1- O meio “partido” e a intervenção eleitoral não são o único conteúdo possível da unidade de esquerda. Só assim será se acreditarmos exclusivamente na narrativa de que o que falta é uma força eleitoral que assuste o PS. Ora, de outro ponto de vista, pode-se contrapor que a unidade mais urgente é da mobilização e da luta social. Só ela pode contrapor aos poderes perenes do austeritarismo sendo assim uma força suficiente para meter medo não ao PS mas aos verdadeiros donos do país. Aliás, não haveria «governo de esquerda» capaz de aguentar as pressões a que seria sujeito sem essa força social mobilizada em permanência, sem a frente unida social.
2- A estratégia de entrar pelo eleitorado do PS dentro não deve ser absolutizada como a única possível desde um ponto de vista de esquerda. De um outro ponto de vista, a política de esquerda deve também dirigir-se aos «zangados da política», ou seja, todos/as os/as que dela são excluídos. A batalha contra-hegemónica nas camadas da população mais afetadas pela crise e mais sujeitas aos processos de despolitização é central e supõe metodologias, discursos e práticas diferentes.
3- O objetivo final da unidade não tem necessariamente de ser a participação de um partido num governo com o PS. A indisponibilidade do PS para tal ou a sua persistência no social-liberalismo são bastantes para inviabilizar tal projeto. Aliás, mantendo-nos no campo das possibilidades mais «moderadas», poderíamos colocar a hipótese de ser bem mais profícua a existência de uma esquerda parlamentar que se comprometa a viabilizar as propostas anti-austeridade e a contrariar as outras. Isto para não falarmos de tantas outras possibilidades de unidade que não estarão destinadas a limitar-se à política partidária e institucional porque vencer a austeridade não se pode limitar a ser só governar.
Parte da esquerda é influenciada por um fetichismo da governamentalidade como tentativa de contrariar uma suposta aversão juvenil ao poder (ou seja, como forma de contrariar um preconceito conservador). Não me parece que contrapor a vontade de governo a isto seja a melhor das obsessões para quem sabe que precisa de trabalhar muito para inverter a hegemonia do pensamento capitalista.
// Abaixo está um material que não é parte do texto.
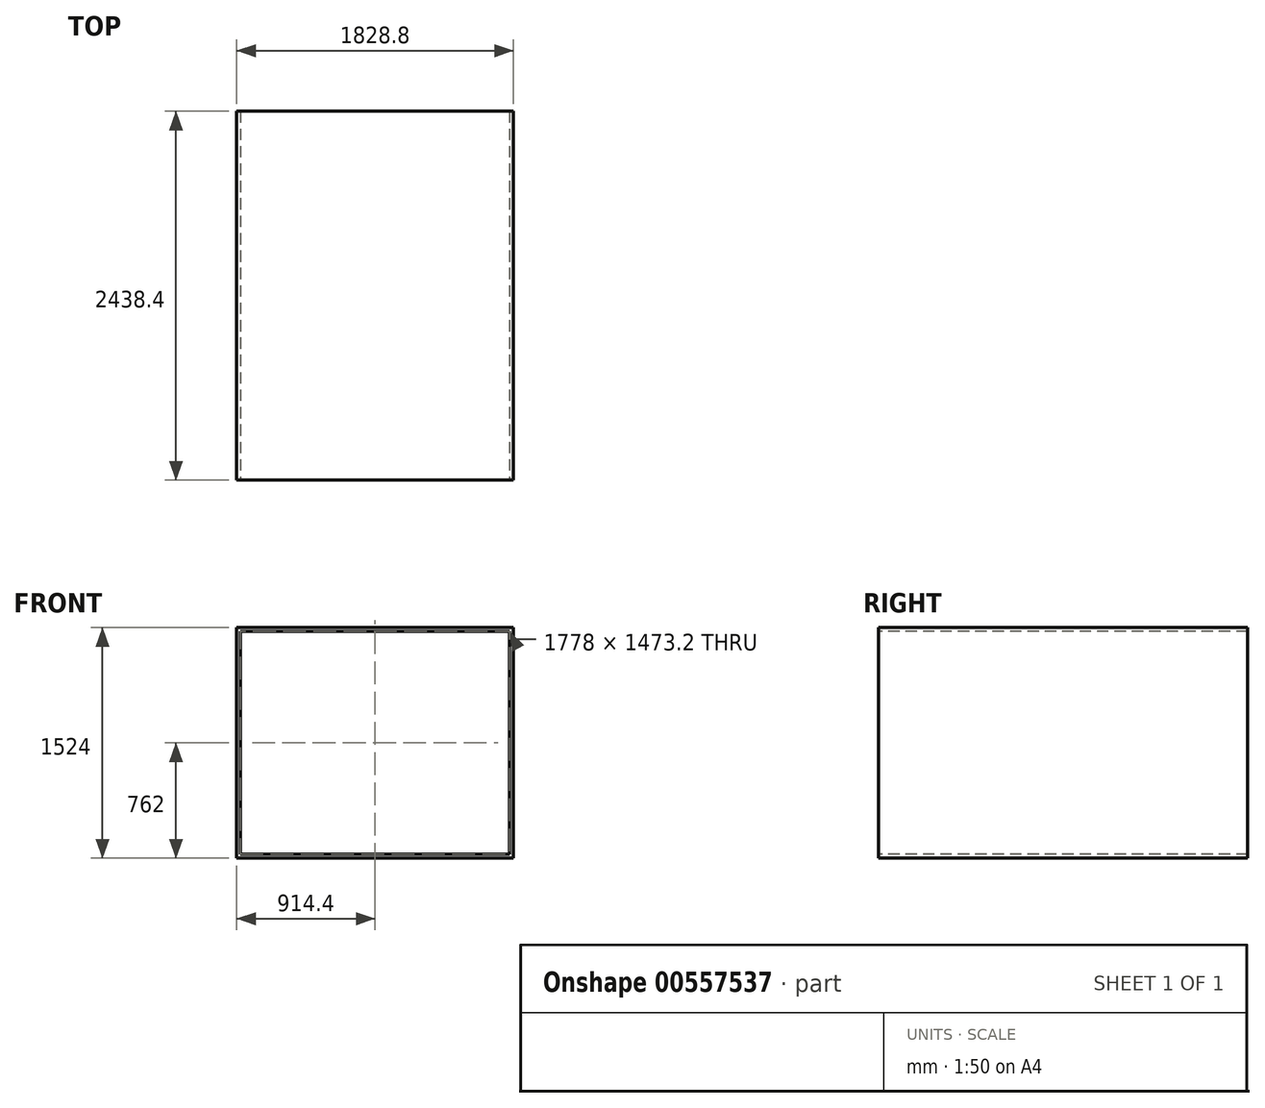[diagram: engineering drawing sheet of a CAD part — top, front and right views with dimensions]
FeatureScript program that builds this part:
annotation { "Feature Type Name" : "Feature", "Feature Type Description" : "" }
export const myFeature = defineFeature(function(context is Context, id is Id, definition is map)
    precondition{}
    {
        {
            var Q0;
            Q0=qCreatedBy(makeId("Front.planeOp"),FACE);
            var sketch = newSketch(context, id + "F0", { "sketchPlane" : qUnion([Q0])});
            skLineSegment(sketch, "E0.bottom", {"start": v(914.4, 762) * mm, "end": v(-914.4, 762) * mm});
            skLineSegment(sketch, "E0.top", {"start": v(914.4, -762) * mm, "end": v(-914.4, -762) * mm});
            skLineSegment(sketch, "E0.left", {"start": v(914.4, 762) * mm, "end": v(914.4, -762) * mm});
            skLineSegment(sketch, "E0.right", {"start": v(-914.4, 762) * mm, "end": v(-914.4, -762) * mm});
            skPoint(sketch, "E0.middle", {"position": v(0, 0) * mm});
            skLineSegment(sketch, "E1.bottom", {"start": v(889, -736.6) * mm, "end": v(-889, -736.6) * mm});
            skLineSegment(sketch, "E1.top", {"start": v(889, 736.6) * mm, "end": v(-889, 736.6) * mm});
            skLineSegment(sketch, "E1.left", {"start": v(889, -736.6) * mm, "end": v(889, 736.6) * mm});
            skLineSegment(sketch, "E1.right", {"start": v(-889, -736.6) * mm, "end": v(-889, 736.6) * mm});
            skSolve(sketch);
        }
        {
            var Q0;
            Q0 = qSketchRegion(id + "F0", true);
            extrude(context, id + "F1", {"entities" : qUnion([Q0]), "oppositeDirection" : true, "depth" : 2438.4 * mm, "offsetDistance" : 25.4 * mm});
        }
    });
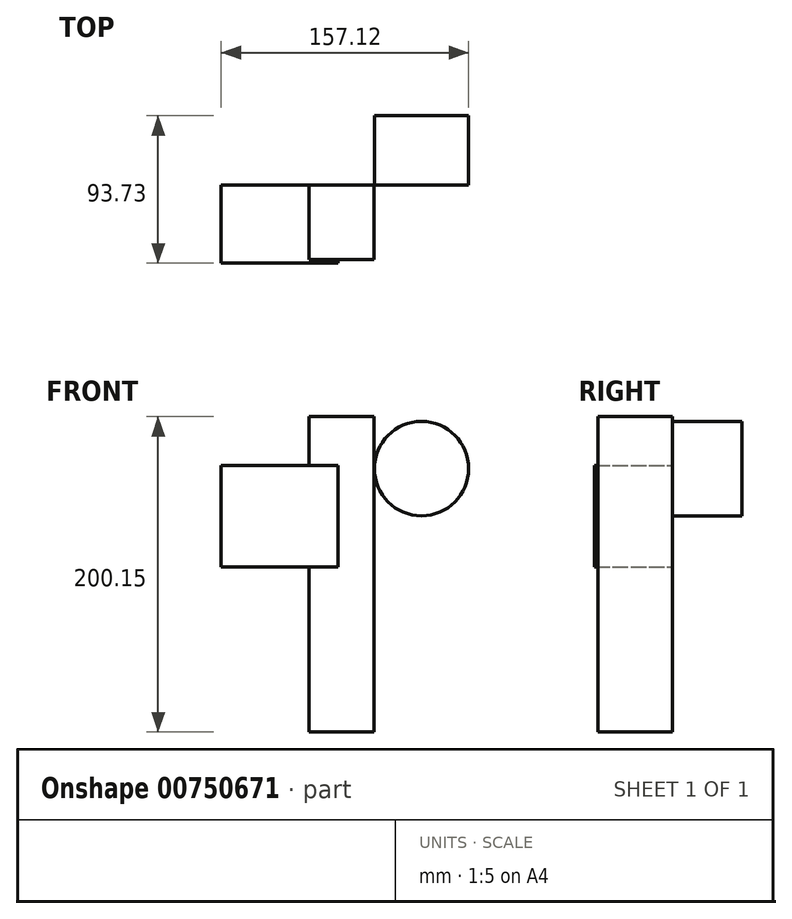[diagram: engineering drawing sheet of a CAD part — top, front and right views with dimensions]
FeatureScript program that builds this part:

Nem se passa a ser respeitável e credível face a um eleitorado só por se ter como projeto ser governo.
Para além do mais, um governo de esquerda, encontradas que sejam as pontes possíveis, teria de se confrontar com o paradoxo em que vivem as políticas sociais-democratas e de Estado de Bem-Estar nos tempos que correm: um governo minimamente de esquerda nesta correlação de forças é um desafio máximo à arquitetura da UE e do euro, uma afronta máxima à burguesia financeira internacional e aos donos do país que enriquecem com a crise.
Tal projeto de governo teria de responder à cabeça a questões bem espinhosas sobre dívidas, financiamentos, moeda, políticas de fundo, etc. As questões mais fraturantes.
Assim, junto com a conclusão de que um governo deste género seria um governo de combate social e de crise contra a crise, é preciso avançar outra: é impossível uma unidade mínima de esquerda com uma coligação com um partido de natureza social-liberal (será este o meu momento sectário?). E esperar que um partido mude de natureza só porque se espera vir a entrar-lhe pelo eleitorado como se este estivesse preso numa posição política imutável é um projeto mais que discutível e não será o único ponto de ancoragem possível de uma estratégia de unidade.
Um pequeno papão eleitoral, temo, não assustará ninguém e parece impotente para tantas tarefas que temos pela frente. O que assusta a burguesia que temos de vencer é a esperança e a consciência de classe dos/as trabalhadores/as. E o raio da unidade de esquerda que continua a ser urgente.